■ READING TEXT:
-------------------------

# Standard Poodle Size Comparison Pics



## sammy66 (Oct 26, 2011)

Not sure this will help, it is hard to get them to stand still.

Sophie is 21" and <40lbs
Joy is about 25" and >60lbs
Shelly is 14 weeks old and about 12 lbs

I am not sure the parent's size is an absolute indicator, so be prepared even a dog that is not suppose to be large might be.

Harmony (Joy's Mom) is <55lbs, London (Joy's Dad) is <65 lbs,


----------



## Angl (Nov 9, 2012)

Max is 25 inches 60 lbs and still growing. When he sits, his nose could rest comfortably on the dining table. 


Sent from Petguide.com Free App


----------



## Locket (Jun 21, 2009)

How crucial is sticking to your time frame? How would getting a puppy outside your time frame effect you or the puppy?

I think it would be a bad choice to base buying a puppy solely on how it fits into your time frame. You may not just be sacrificing on size, but health and temperament also.


----------



## salexander04 (Jan 15, 2013)

-------------------------

Dataset excerpts:
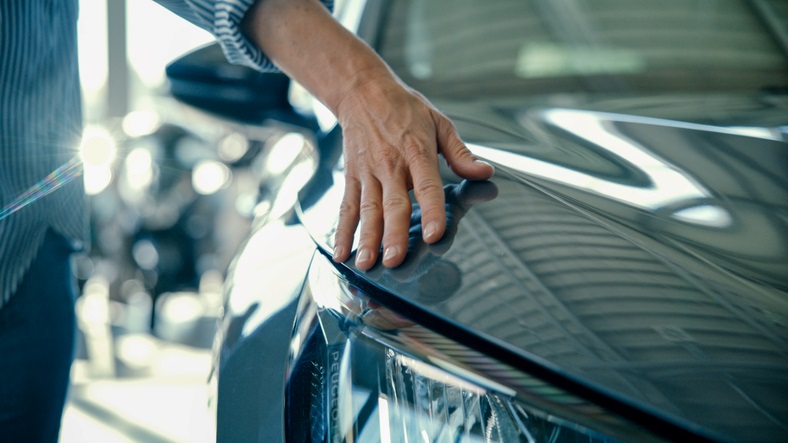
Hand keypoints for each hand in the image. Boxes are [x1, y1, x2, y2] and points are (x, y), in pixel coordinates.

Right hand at [331, 76, 493, 269]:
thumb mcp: (438, 122)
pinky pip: (347, 207)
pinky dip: (343, 231)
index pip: (427, 185)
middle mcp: (390, 165)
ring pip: (367, 210)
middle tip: (394, 260)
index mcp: (416, 151)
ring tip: (365, 264)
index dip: (432, 210)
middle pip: (393, 204)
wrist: (362, 91)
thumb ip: (460, 153)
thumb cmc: (403, 107)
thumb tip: (485, 172)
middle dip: (393, 234)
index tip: (435, 234)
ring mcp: (368, 172)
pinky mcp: (352, 177)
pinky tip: (341, 252)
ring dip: (366, 238)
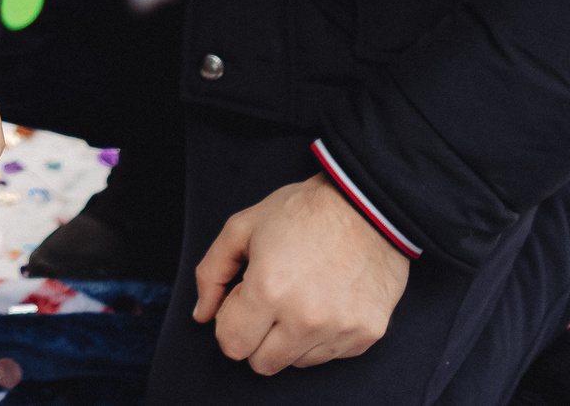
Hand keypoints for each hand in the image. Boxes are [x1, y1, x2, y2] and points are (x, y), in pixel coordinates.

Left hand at [191, 174, 409, 372]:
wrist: (368, 205)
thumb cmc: (302, 212)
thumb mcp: (242, 228)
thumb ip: (211, 273)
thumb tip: (201, 315)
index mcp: (269, 291)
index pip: (232, 345)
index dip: (231, 320)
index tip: (243, 298)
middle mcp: (306, 320)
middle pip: (262, 363)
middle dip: (256, 337)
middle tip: (269, 300)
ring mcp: (340, 330)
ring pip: (296, 363)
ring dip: (290, 338)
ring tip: (300, 296)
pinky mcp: (367, 334)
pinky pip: (330, 355)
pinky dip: (321, 336)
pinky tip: (326, 300)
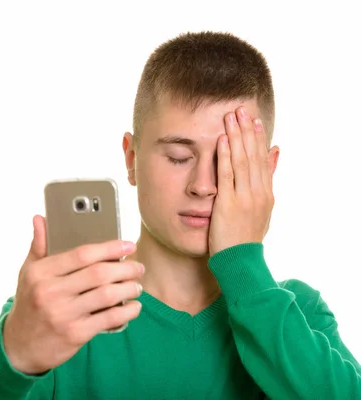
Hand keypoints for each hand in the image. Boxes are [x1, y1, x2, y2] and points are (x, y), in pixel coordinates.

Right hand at [3, 215, 143, 374]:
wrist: (20, 345)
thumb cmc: (29, 303)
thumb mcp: (28, 273)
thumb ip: (38, 246)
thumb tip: (40, 218)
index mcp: (40, 273)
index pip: (82, 254)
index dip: (109, 248)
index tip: (128, 245)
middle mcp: (51, 292)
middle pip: (99, 274)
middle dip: (125, 269)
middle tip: (138, 267)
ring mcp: (63, 315)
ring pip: (107, 295)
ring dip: (129, 289)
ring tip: (136, 286)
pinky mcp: (75, 334)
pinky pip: (109, 319)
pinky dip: (127, 311)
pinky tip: (133, 306)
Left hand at [209, 106, 276, 255]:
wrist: (241, 262)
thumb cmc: (245, 237)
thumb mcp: (262, 208)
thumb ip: (266, 179)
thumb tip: (275, 152)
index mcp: (266, 193)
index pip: (262, 159)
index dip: (258, 137)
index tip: (254, 118)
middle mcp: (258, 192)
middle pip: (253, 155)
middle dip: (247, 130)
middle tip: (241, 108)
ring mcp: (244, 198)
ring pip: (242, 161)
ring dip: (237, 136)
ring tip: (231, 116)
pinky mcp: (228, 204)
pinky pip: (227, 175)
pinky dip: (225, 156)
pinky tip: (222, 140)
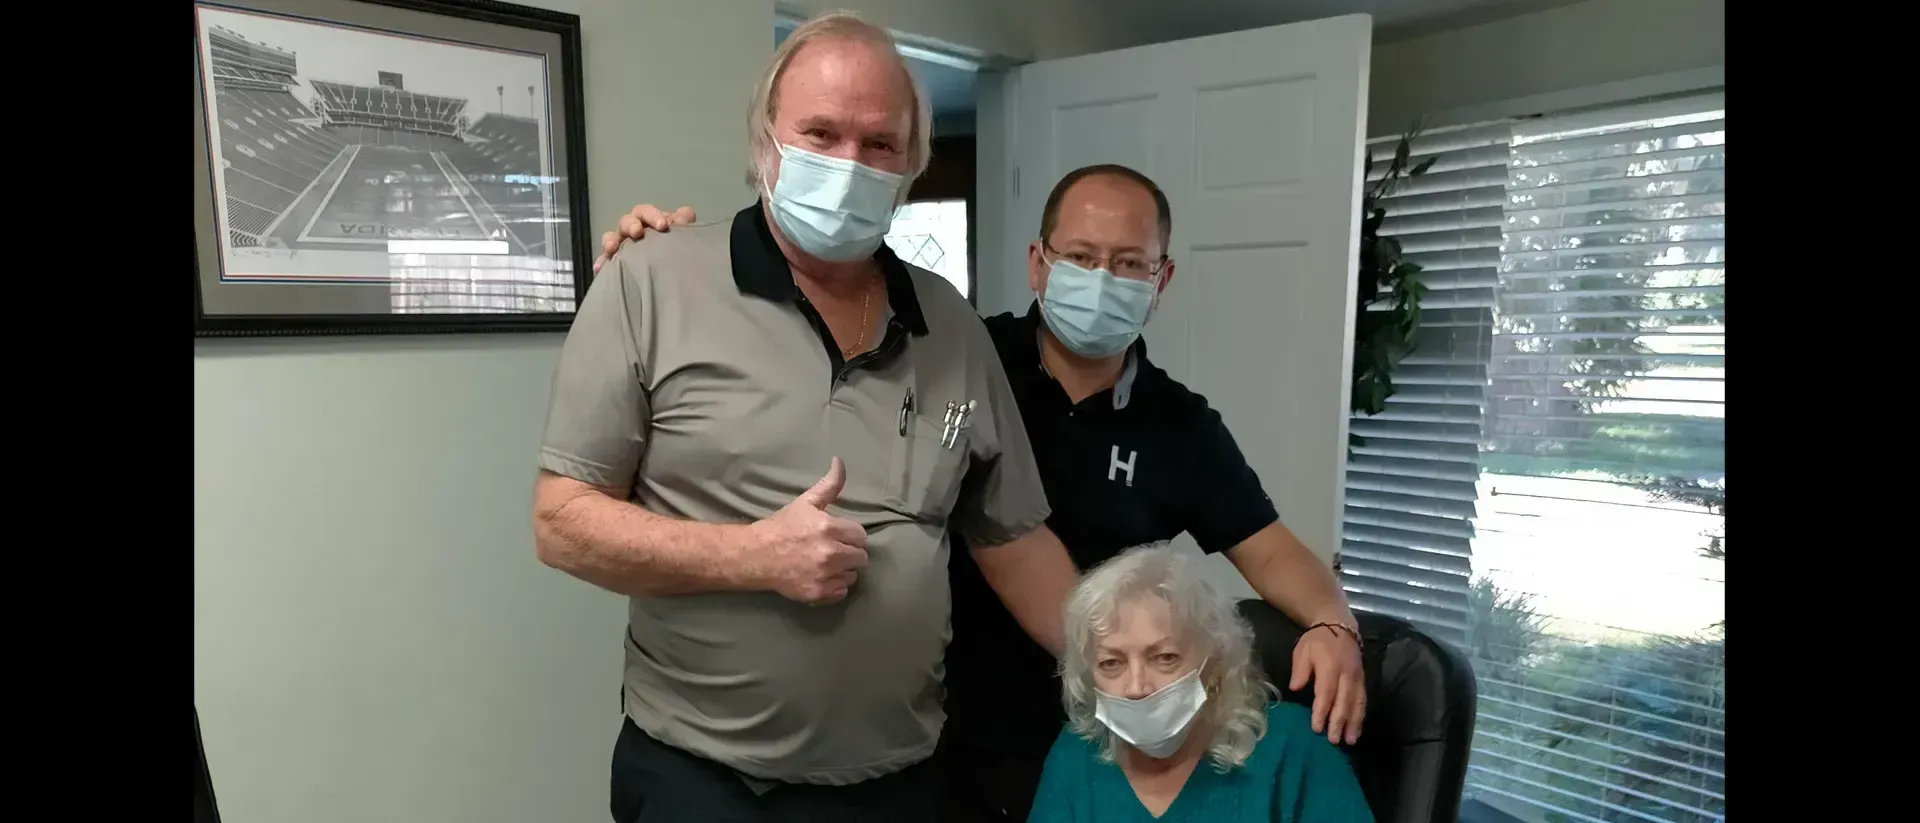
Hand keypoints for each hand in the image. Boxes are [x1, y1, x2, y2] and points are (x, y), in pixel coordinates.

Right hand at [592, 204, 697, 273]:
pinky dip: (602, 262)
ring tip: (611, 248)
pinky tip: (600, 268)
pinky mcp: (615, 262)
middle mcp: (631, 230)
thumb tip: (686, 214)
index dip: (652, 215)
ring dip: (610, 240)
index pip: (644, 212)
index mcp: (647, 221)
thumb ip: (683, 224)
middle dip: (630, 225)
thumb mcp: (681, 235)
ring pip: (611, 237)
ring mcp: (622, 245)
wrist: (671, 274)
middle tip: (637, 232)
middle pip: (625, 221)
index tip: (662, 225)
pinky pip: (605, 260)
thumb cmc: (673, 247)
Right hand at [747, 457, 868, 604]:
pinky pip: (841, 592)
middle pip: (861, 557)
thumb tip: (840, 461)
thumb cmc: (782, 527)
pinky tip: (821, 577)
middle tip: (834, 550)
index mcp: (829, 527)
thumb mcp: (806, 502)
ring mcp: (824, 575)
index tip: (839, 536)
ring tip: (826, 564)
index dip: (850, 535)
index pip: (861, 535)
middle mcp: (829, 552)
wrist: (755, 555)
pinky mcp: (817, 593)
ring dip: (843, 570)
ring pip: (852, 575)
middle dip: (850, 553)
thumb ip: (829, 485)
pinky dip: (834, 587)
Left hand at [1290, 622, 1365, 744]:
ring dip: (1354, 723)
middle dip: (1338, 722)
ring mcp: (1357, 676)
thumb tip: (1295, 688)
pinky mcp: (1363, 679)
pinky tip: (1358, 728)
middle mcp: (1347, 673)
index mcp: (1330, 666)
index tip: (1317, 728)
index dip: (1321, 711)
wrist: (1339, 625)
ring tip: (1350, 740)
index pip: (1326, 693)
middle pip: (1344, 701)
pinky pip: (1363, 699)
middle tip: (1333, 740)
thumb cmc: (1317, 640)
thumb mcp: (1302, 651)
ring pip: (1357, 703)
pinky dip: (1361, 715)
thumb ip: (1300, 670)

-------------------------

■ WHAT IS NEEDED: Copy out the entire forum thread about standard poodle sizes above, word for word.

■ REPLY TO THE EXERCISE:
# Standard Poodle Size Comparison Pics



## sammy66 (Oct 26, 2011)

Not sure this will help, it is hard to get them to stand still.

Sophie is 21" and <40lbs
Joy is about 25" and >60lbs
Shelly is 14 weeks old and about 12 lbs

I am not sure the parent's size is an absolute indicator, so be prepared even a dog that is not suppose to be large might be.

Harmony (Joy's Mom) is <55lbs, London (Joy's Dad) is <65 lbs,


----------



## Angl (Nov 9, 2012)

Max is 25 inches 60 lbs and still growing. When he sits, his nose could rest comfortably on the dining table. 


Sent from Petguide.com Free App


----------



## Locket (Jun 21, 2009)

How crucial is sticking to your time frame? How would getting a puppy outside your time frame effect you or the puppy?

I think it would be a bad choice to base buying a puppy solely on how it fits into your time frame. You may not just be sacrificing on size, but health and temperament also.


----------



## salexander04 (Jan 15, 2013)